Zook never had a chance because the noise in the system started early in his tenure and got louder and louder every year. He was only at Florida for three seasons, never had a losing record and went 16-8 in the SEC.

The reason I bring this up is because FSU coach Mike Norvell has entered the Zooker Zone. If you’re using the Zook scale to measure the noise in the system around Florida State’s program right now, I’d say the decibel level is about the same as a KISS concert — circa 1985.

Which is why Saturday’s game with at Wake Forest is the most important game of Norvell’s short tenure at FSU. If the Seminoles win it, they can at least temporarily quiet the noise in the system that is blaring after last week’s devastating, debilitating, down-to-the-wire loss to Division 1-AA Jacksonville State. If they lose it, the noise in the system will increase and sound like an endless, earsplitting loop of Roseanne Barr singing the national anthem.

How down is FSU after Saturday’s loss to Jackie State? This headline earlier this week at OrlandoSentinel.com should tell you all you need to know: “Wake Forest not looking past FSU.”

That’s right, it is actually a narrative up in Winston-Salem, N.C., about whether the Demon Deacons (2-0) will be overconfident heading into a game with FSU (0-2). Wake Forest, a five-point favorite, is talking about FSU the way FSU used to talk about Wake Forest.

◆ **WORK INSTRUCTION 1**
Summarize the column in two sentences.
◆ **WORK INSTRUCTION 2**
Copy the column's passage that begins at the words "Which is why" and ends after "the national anthem.", but replace "noise in the system" with "pressure on the program" throughout.
The lines that come next aren't needed.

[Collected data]
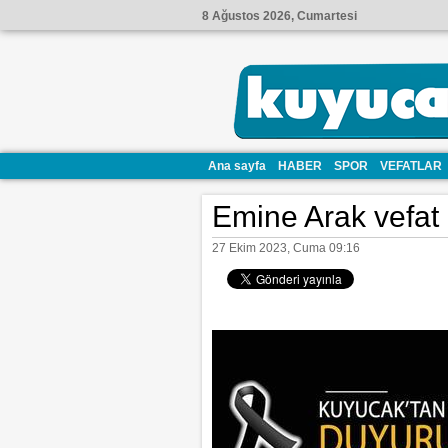
8 Ağustos 2026, Cumartesi
Ana sayfa
HABER
SPOR
VEFATLAR
Emine Arak vefat e
27 Ekim 2023, Cuma 09:16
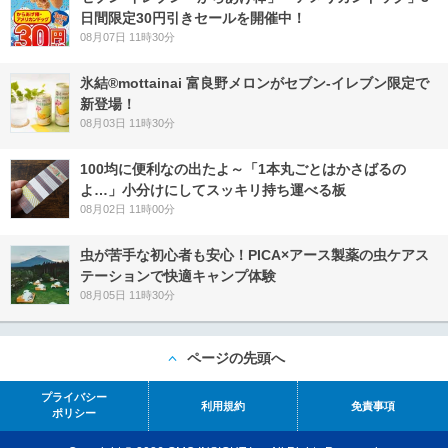
日間限定30円引きセールを開催中！
08月07日 11時30分
氷結®mottainai 富良野メロンがセブン‐イレブン限定で
新登場！
08月03日 11時30分
100均に便利なの出たよ～「1本丸ごとはかさばるの
よ…」小分けにしてスッキリ持ち運べる板
08月02日 11時00分
虫が苦手な初心者も安心！PICA×アース製薬の虫ケアス
テーションで快適キャンプ体験
08月05日 11時30分
ページの先頭へ
プライバシー
利用規約
免責事項
ポリシー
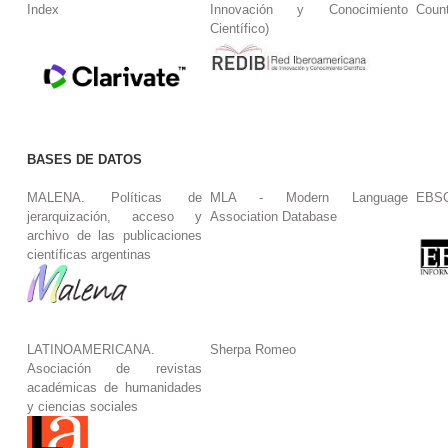
Index
Innovación y Conocimiento
Coun
Científico)
BASES DE DATOS
MALENA. Políticas de
MLA - Modern Language
EBS
jerarquización, acceso y
Association Database
archivo de las publicaciones
científicas argentinas
LATINOAMERICANA.
Sherpa Romeo
Asociación de revistas
académicas de humanidades
y ciencias sociales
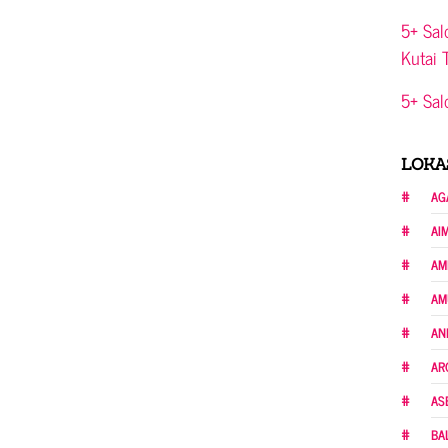
5+ Sal
Kutai 
5+ Sal
LOKA
AG
AI
AM
AM
AN
AR
AS
BA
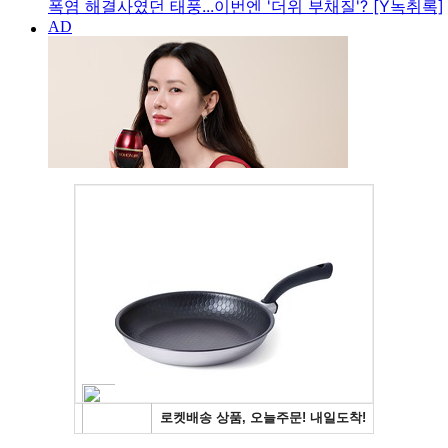
폭염 해결사였던 태풍...이번엔 '더위 부채질'? [Y녹취록]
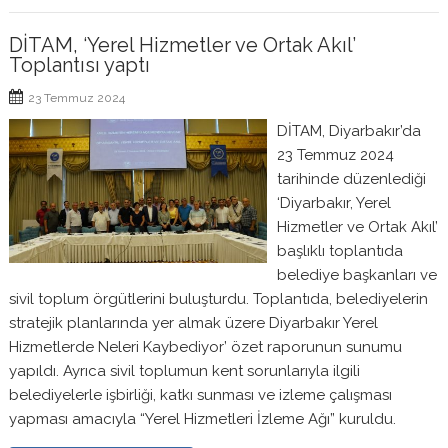
DİTAM, ‘Yerel Hizmetler ve Ortak Akıl’
Toplantısı yaptı
23 Temmuz 2024
DİTAM, Diyarbakır’da
23 Temmuz 2024
tarihinde düzenlediği
‘Diyarbakır, Yerel
Hizmetler ve Ortak Akıl’
başlıklı toplantıda
belediye başkanları ve
sivil toplum örgütlerini buluşturdu. Toplantıda, belediyelerin
stratejik planlarında yer almak üzere Diyarbakır Yerel
Hizmetlerde Neleri Kaybediyor’ özet raporunun sunumu
yapıldı. Ayrıca sivil toplumun kent sorunlarıyla ilgili
belediyelerle işbirliği, katkı sunması ve izleme çalışması
yapması amacıyla “Yerel Hizmetleri İzleme Ağı” kuruldu.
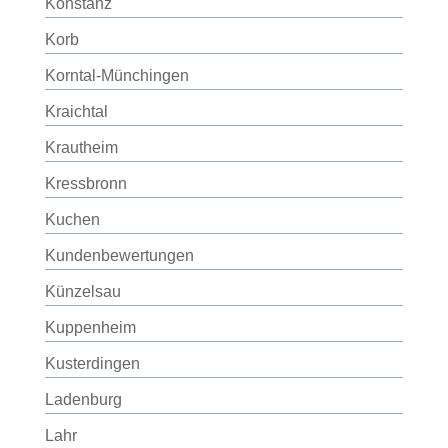
Konstanz
Korb
Korntal-Münchingen
Kraichtal
Krautheim
Kressbronn
Kuchen
Kundenbewertungen
Künzelsau
Kuppenheim
Kusterdingen
Ladenburg
Lahr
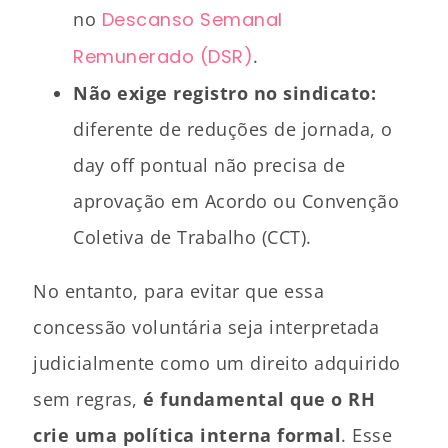
no
Descanso Semanal
Remunerado (DSR)
.
Não exige registro no sindicato:
diferente de reduções de jornada, o
day off pontual não precisa de
aprovação em Acordo ou Convenção
Coletiva de Trabalho (CCT).
No entanto, para evitar que essa
concessão voluntária seja interpretada
judicialmente como um direito adquirido
sem regras,
é fundamental que o RH
crie uma política interna formal
. Esse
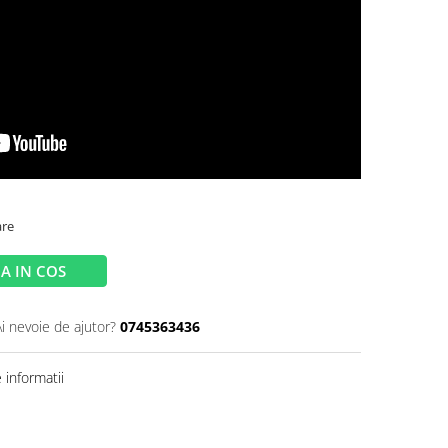
are
A IN COS
Ai nevoie de ajutor?
0745363436
informatii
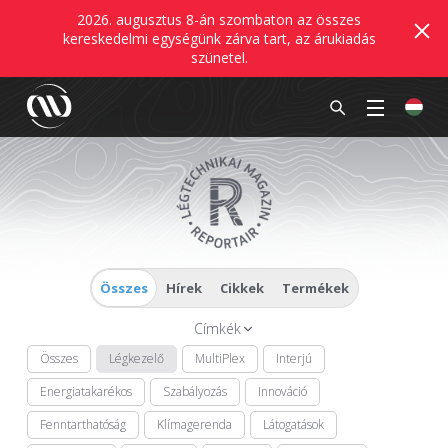
2026. augusztus 8-án szombaton az összes
kereskedelmi egységünk zárva tart, az árukiadás
szünetel.
Összes
Hírek
Cikkek
Termékek
Címkék
Összes
Légkezelő
MultiPlex
Interjú
Energiatakarékos
Szabályozás
Innováció
Fenntarthatóság
Klímagerenda
Látogatások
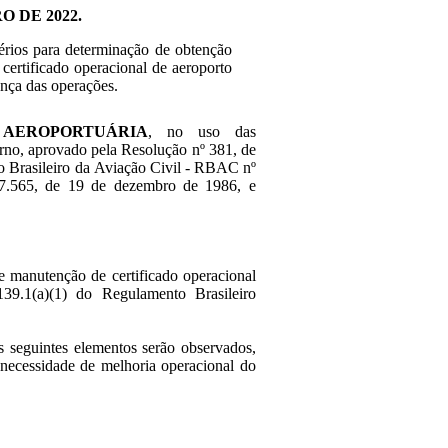
O DE 2022.
térios para determinação de obtenção
certificado operacional de aeroporto
ança das operações.
 AEROPORTUÁRIA
, no uso das
terno, aprovado pela Resolução nº 381, de
o Brasileiro da Aviação Civil - RBAC nº
 7.565, de 19 de dezembro de 1986, e
 e manutenção de certificado operacional
39.1(a)(1) do Regulamento Brasileiro
os seguintes elementos serão observados,
necessidade de melhoria operacional do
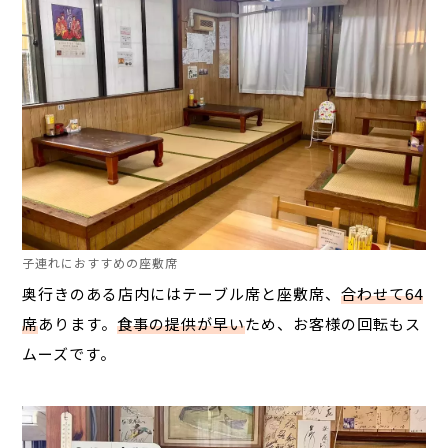
子連れにおすすめの座敷席
奥行きのある店内にはテーブル席と座敷席、
合わせて64
席
あります。
食事の提供が早い
ため、お客様の回転もス
ムーズです。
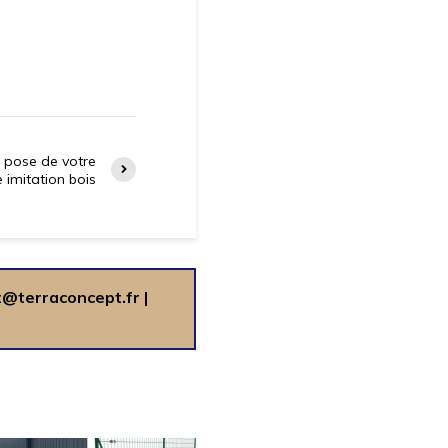
a pose de votre
 imitation bois
t@terraconcept.fr
|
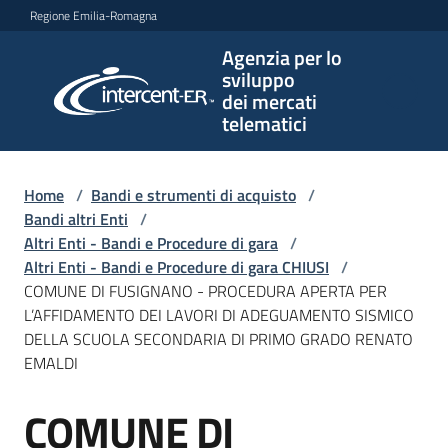
Vai al contenuto
Vai alla navigazione
Vai al footer
Regione Emilia-Romagna
Agenzia per lo
Agenzia
sviluppo
per lo
dei mercati
sviluppo
telematici
dei
mercati
telematici
Home
/
Bandi e strumenti di acquisto
/
Bandi altri Enti
/
Altri Enti - Bandi e Procedure di gara
/
Altri Enti - Bandi e Procedure di gara CHIUSI
/
L'Agenzia
COMUNE DI FUSIGNANO - PROCEDURA APERTA PER
L’AFFIDAMENTO DEI LAVORI DI ADEGUAMENTO SISMICO
DELLA SCUOLA SECONDARIA DI PRIMO GRADO RENATO
EMALDI
Bandi
e
COMUNE DI
strumenti
Salta al contenuto
di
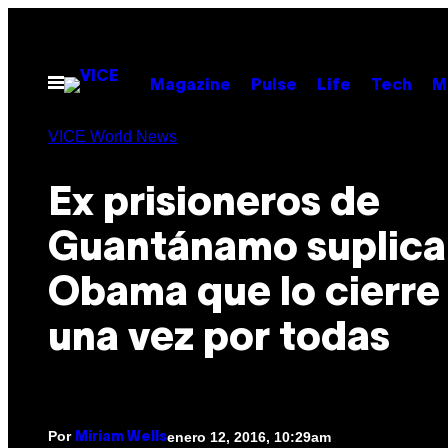
Saltar
al
contenido
Abrir
Magazine
Pulse
Life
Tech
M
Menú
VICE World News
Ex prisioneros de
Guantánamo suplica
Obama que lo cierre
una vez por todas
Por
enero 12, 2016, 10:29am
Miriam Wells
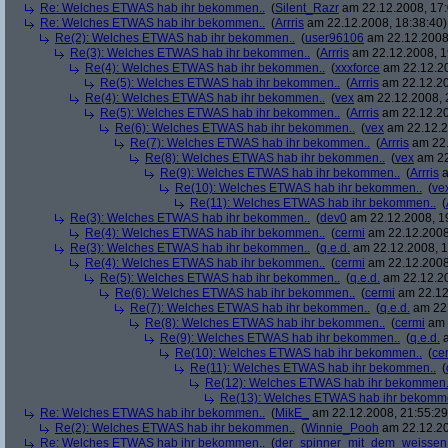
Re: Welches ETWAS hab ihr bekommen..
(
Silent_Razr
am 22.12.2008, 17:
Re: Welches ETWAS hab ihr bekommen..
(
Arrris
am 22.12.2008, 18:38:40)
Re(2): Welches ETWAS hab ihr bekommen..
(
user96106
am 22.12.2008,
Re(3): Welches ETWAS hab ihr bekommen..
(
Arrris
am 22.12.2008, 1
Re(4): Welches ETWAS hab ihr bekommen..
(
xxxforce
am 22.12.20
Re(5): Welches ETWAS hab ihr bekommen..
(
Arrris
am 22.12.20
Re(4): Welches ETWAS hab ihr bekommen..
(
vex
am 22.12.2008, 
Re(5): Welches ETWAS hab ihr bekommen..
(
Arrris
am 22.12.20
Re(6): Welches ETWAS hab ihr bekommen..
(
vex
am 22.12.2
Re(7): Welches ETWAS hab ihr bekommen..
(
Arrris
am 22.
Re(8): Welches ETWAS hab ihr bekommen..
(
vex
am 22
Re(9): Welches ETWAS hab ihr bekommen..
(
Arrris
a
Re(10): Welches ETWAS hab ihr bekommen..
(
ve
Re(11): Welches ETWAS hab ihr bekommen..
(
Re(3): Welches ETWAS hab ihr bekommen..
(
dev0
am 22.12.2008, 1
Re(4): Welches ETWAS hab ihr bekommen..
(
cermi
am 22.12.2008
Re(3): Welches ETWAS hab ihr bekommen..
(
q.e.d.
am 22.12.2008, 1
Re(4): Welches ETWAS hab ihr bekommen..
(
cermi
am 22.12.2008
Re(5): Welches ETWAS hab ihr bekommen..
(
q.e.d.
am 22.12.20
Re(6): Welches ETWAS hab ihr bekommen..
(
cermi
am 22.12
Re(7): Welches ETWAS hab ihr bekommen..
(
q.e.d.
am 22.
Re(8): Welches ETWAS hab ihr bekommen..
(
cermi
am 
Re(9): Welches ETWAS hab ihr bekommen..
(
q.e.d.
a
Re(10): Welches ETWAS hab ihr bekommen..
(
ce
Re(11): Welches ETWAS hab ihr bekommen..
(
Re(12): Welches ETWAS hab ihr bekommen.
Re(13): Welches ETWAS hab ihr bekomm
Re: Welches ETWAS hab ihr bekommen..
(
MikE_
am 22.12.2008, 21:55:29
Re(2): Welches ETWAS hab ihr bekommen..
(
Winnie_Pooh
am 22.12.20
Re: Welches ETWAS hab ihr bekommen..
(
der_spinner_mit_dem_weissen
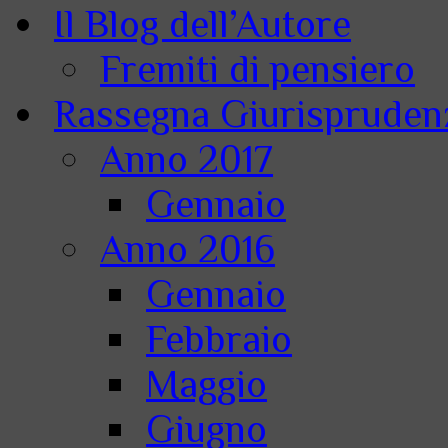
Il Blog dell’Autore
Fremiti di pensiero
Rassegna Giurisprudenz
Anno 2017
Gennaio
Anno 2016
Gennaio
Febbraio
Maggio
Giugno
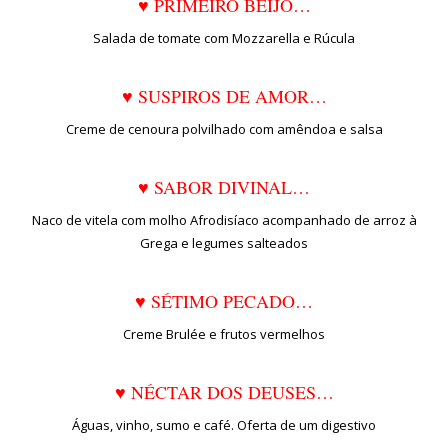
♥ PRIMEIRO BEIJO…
Salada de tomate com Mozzarella e Rúcula
♥ SUSPIROS DE AMOR…
Creme de cenoura polvilhado com amêndoa e salsa
♥ SABOR DIVINAL…
Naco de vitela com molho Afrodisíaco acompanhado de arroz à
Grega e legumes salteados
♥ SÉTIMO PECADO…
Creme Brulée e frutos vermelhos
♥ NÉCTAR DOS DEUSES…
Águas, vinho, sumo e café. Oferta de um digestivo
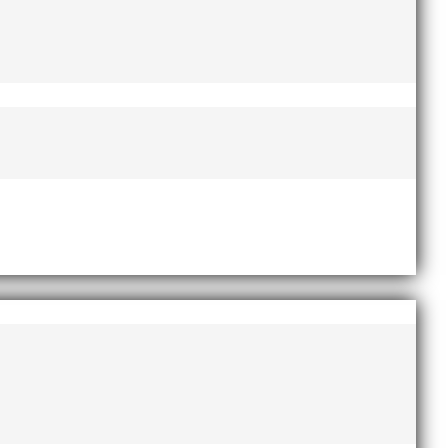
ni i länken nedan. Stort tack till Bengt Bendéus som
 EM-silver inomhus, dessutom sexa på VM inomhus och
AI-delegationen fick ta emot priset ”Årets pulshöjare”,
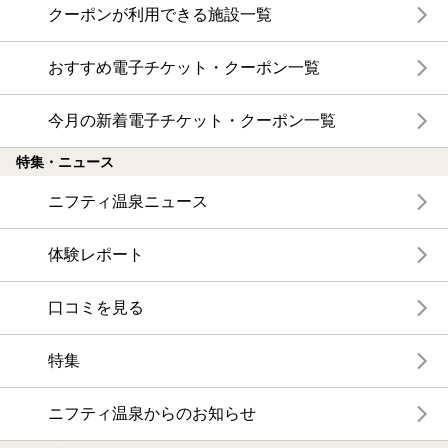
クーポンが利用できる施設一覧
おすすめ電子チケット・クーポン一覧
今月の新着電子チケット・クーポン一覧
特集・ニュース
ニフティ温泉ニュース
体験レポート
口コミを見る
特集
ニフティ温泉からのお知らせ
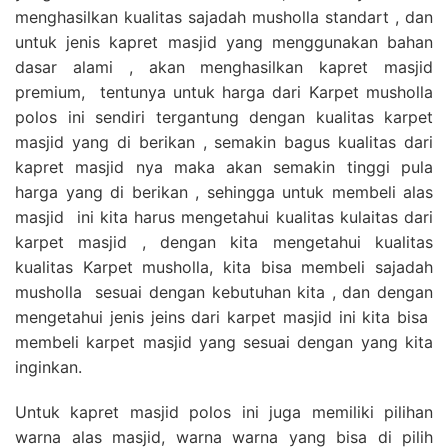
menghasilkan kualitas sajadah musholla standart , dan
untuk jenis kapret masjid yang menggunakan bahan
dasar alami , akan menghasilkan kapret masjid
premium, tentunya untuk harga dari Karpet musholla
polos ini sendiri tergantung dengan kualitas karpet
masjid yang di berikan , semakin bagus kualitas dari
kapret masjid nya maka akan semakin tinggi pula
harga yang di berikan , sehingga untuk membeli alas
masjid ini kita harus mengetahui kualitas kulaitas dari
karpet masjid , dengan kita mengetahui kualitas
kualitas Karpet musholla, kita bisa membeli sajadah
musholla sesuai dengan kebutuhan kita , dan dengan
mengetahui jenis jeins dari karpet masjid ini kita bisa
membeli karpet masjid yang sesuai dengan yang kita
inginkan.
Untuk kapret masjid polos ini juga memiliki pilihan
warna alas masjid, warna warna yang bisa di pilih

◆ **WRITTEN ANSWER 1**
FSU coach Mike Norvell has entered the "Zooker Zone," with the noise around Florida State's program as loud as a KISS concert circa 1985. Saturday's game at Wake Forest, which follows a down-to-the-wire loss to Division 1-AA Jacksonville State, is the most important of Norvell's short tenure, and Wake Forest, a five-point favorite, is now talking about FSU the way FSU used to talk about Wake Forest.

◆ **WRITTEN ANSWER 2**
Which is why Saturday’s game with at Wake Forest is the most important game of Norvell’s short tenure at FSU. If the Seminoles win it, they can at least temporarily quiet the pressure on the program that is blaring after last week’s devastating, debilitating, down-to-the-wire loss to Division 1-AA Jacksonville State. If they lose it, the pressure on the program will increase and sound like an endless, earsplitting loop of Roseanne Barr singing the national anthem.